Von Theodor Eschenburg

Der bisherige Finanzminister von Rheinland-Pfalz, Wilhelm Nowack (FDP) – von Amts wegen Vorsitzender des Aufsichtsrats der zu 75 Prozent landeseigenen Schnellpressenfabrik Frankenthal AG – hatte 1954 Aktien der Firma zum Kurse von 120 Prozent gekauft. Das Unternehmen hatte diese Papiere seinerseits zu 200 Prozent des Nennwertes von einem privaten Aktionär erworben. Die Kursdifferenz wurde von der Firma als Verlust ausgebucht. In gleicher Weise erwarben der Nowack unterstehende Leiter des Wiedergutmachungsamtes Brenner und der Landtagsabgeordnete Orth (damals noch nicht Kultusminister), die ebenfalls vom Land als Aufsichtsratsmitglieder eingesetzt waren, Aktien. Kurz nach diesem Erwerb wurde das Grundkapital der Frankenthal AG durch Ausgabe von Gratisaktien an die Aktionäre verdoppelt. Eine weitere Erhöhung erfolgte in gleicher Weise 1955. Die durch die Kapitalerhöhung fällige Kapitalertragsteuer der mit 25 Prozent beteiligten Privataktionäre in Höhe von 216000,– DM wurde aus der Firmenkasse bezahlt. Diese Manipulationen wurden im Juni bekannt; da Nowack weder zurücktrat noch entlassen wurde, wurde auf Antrag der oppositionellen SPD ein Untersuchungsausschuß eingesetzt. Erst nachdem dieser seine Untersuchungen abgeschlossen hatte, trat Nowack Mitte Oktober zurück. Der dem Land entstandene Schaden soll ausgeglichen sein, wie der Bericht der Kommission mitteilt.

Nach dem Bekanntwerden der Manipulation Nowacks in der Frankenthal AG hätte es der Einsetzung eines Untersuchungsausschusses nicht mehr bedurft.
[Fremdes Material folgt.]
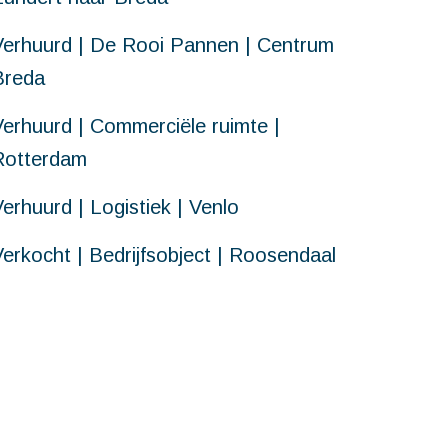
Verhuurd | De Rooi Pannen | Centrum
Breda
Verhuurd | Commerciële ruimte |
Rotterdam
erhuurd | Logistiek | Venlo
Verkocht | Bedrijfsobject | Roosendaal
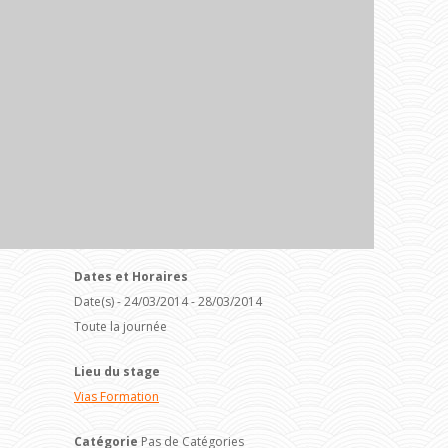
Dates et Horaires
Date(s) - 24/03/2014 - 28/03/2014
Toute la journée
Lieu du stage
Vias Formation
Catégorie
Pas de Catégories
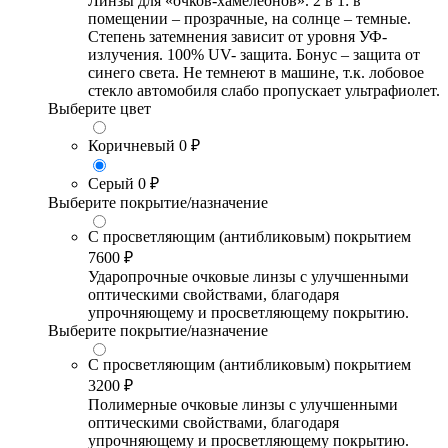
Линзы для «очков-хамелеонов». 2 в 1: в
помещении – прозрачные, на солнце – темные.
Степень затемнения зависит от уровня УФ-
излучения. 100% UV- защита. Бонус – защита от
синего света. Не темнеют в машине, т.к. лобовое
стекло автомобиля слабо пропускает ультрафиолет.
Выберите цвет
Коричневый
0 ₽
Серый
0 ₽
Выберите покрытие/назначение
С просветляющим (антибликовым) покрытием
7600 ₽
Ударопрочные очковые линзы с улучшенными
оптическими свойствами, благодаря
упрочняющему и просветляющему покрытию.
Выберите покрытие/назначение
С просветляющим (антибликовым) покрытием
3200 ₽
Полимерные очковые линзы с улучшенными
оптическими свойствами, благодаря
упрочняющему и просветляющему покрытию.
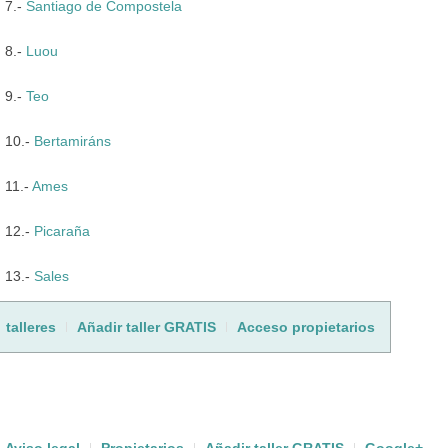
7.-
Santiago de Compostela
8.-
Luou
9.-
Teo
10.-
Bertamiráns
11.-
Ames
12.-
Picaraña
13.-
Sales
talleres
Añadir taller GRATIS
Acceso propietarios
Aviso legal
Propietarios
Añadir taller GRATIS
Google+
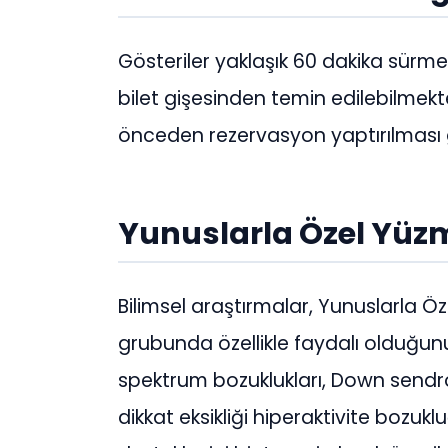
Gösteriler yaklaşık 60 dakika sürmek
bilet gişesinden temin edilebilmekted
önceden rezervasyon yaptırılması 
Yunuslarla Özel Yüz
Bilimsel araştırmalar, Yunuslarla 
grubunda özellikle faydalı olduğu
spektrum bozuklukları, Down send
dikkat eksikliği hiperaktivite bozuklu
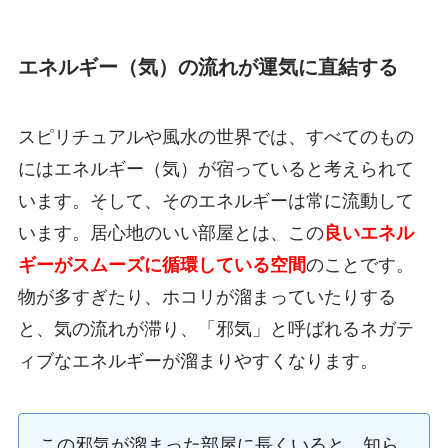
エネルギー（気）の流れが運気に直結する
スピリチュアルや風水の世界では、すべてのもの
にはエネルギー（気）が宿っていると考えられて
います。そして、そのエネルギーは常に流動して
います。居心地のいい部屋とは、この
良いエネル
ギーがスムーズに循環している空間
のことです。
物が多すぎたり、ホコリが溜まっていたりする
と、気の流れが滞り、「邪気」と呼ばれるネガテ
ィブなエネルギーが溜まりやすくなります。
この邪気が溜まった部屋に長くいると、知ら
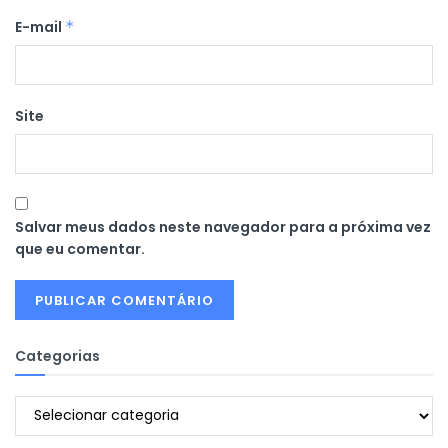
E-mail
*
Site
Salvar meus dados neste navegador para a próxima vez
que eu comentar.
Categorias
Categorias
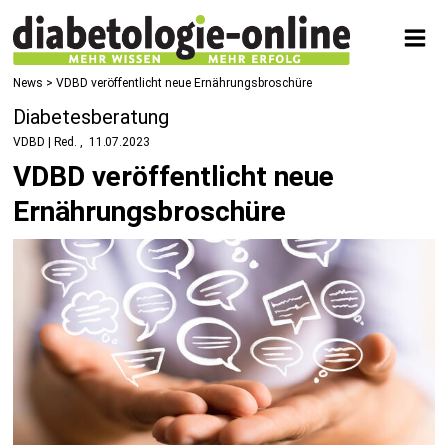
News
> VDBD veröffentlicht neue Ernährungsbroschüre
Diabetesberatung
VDBD | Red.
11.07.2023
VDBD veröffentlicht neue
Ernährungsbroschüre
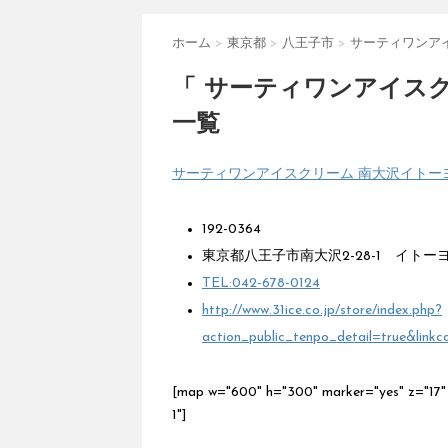
ホーム
>
東京都
>
八王子市
>
サーティワンア
「 サーティワンアイスク
一覧
サーティワンアイスクリーム 南大沢イトー
192-0364
東京都八王子市南大沢2-28-1 イトー
TEL:042-678-0124
http://www.31ice.co.jp/store/index.php?
action_public_tenpo_detail=true&l
[map w="600" h="300" marker="yes" 
1"]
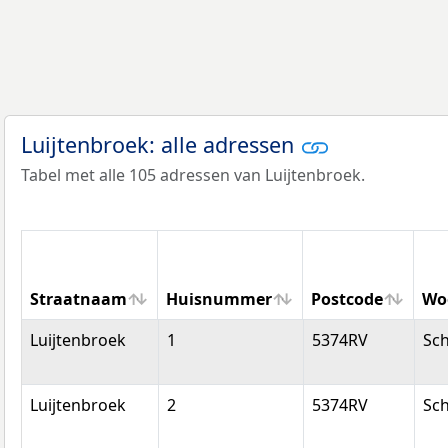
Luijtenbroek: alle adressen
Tabel met alle 105 adressen van Luijtenbroek.
Straatnaam
Huisnummer
Postcode
Wo
Straatnaam
Huisnummer
Postcode
Wo
Luijtenbroek
1
5374RV
Sch
Luijtenbroek
2
5374RV
Sch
Der Tatbestand war im wesentlichen bekannt und wurde auch von Nowack nicht bestritten. Es ging nur noch um die Beurteilung dieses eindeutig und in hohem Maß amtswidrigen Verhaltens. Nowack war selbst – und wahrscheinlich ehrlicherweise – zutiefst von seiner Unschuld überzeugt. Der Untersuchungsausschuß bescheinigt ihm auch ausdrücklich die Gutgläubigkeit.

Aber wer Nowack diese Gutgläubigkeit unterstellt, disqualiziert ihn gleichzeitig als Minister. Das Wesen des Amtes hat er einfach nicht begriffen: Der Chef der obersten Landesbehörde, der Vorgesetzte von Hunderten mit der heiklen Aufgabe der Steuerveranlagung und Steuerergreifung betrauten Beamten, konnte auf seiner Ebene zwischen Amtsbelangen und seinen privaten Interessen nicht unterscheiden.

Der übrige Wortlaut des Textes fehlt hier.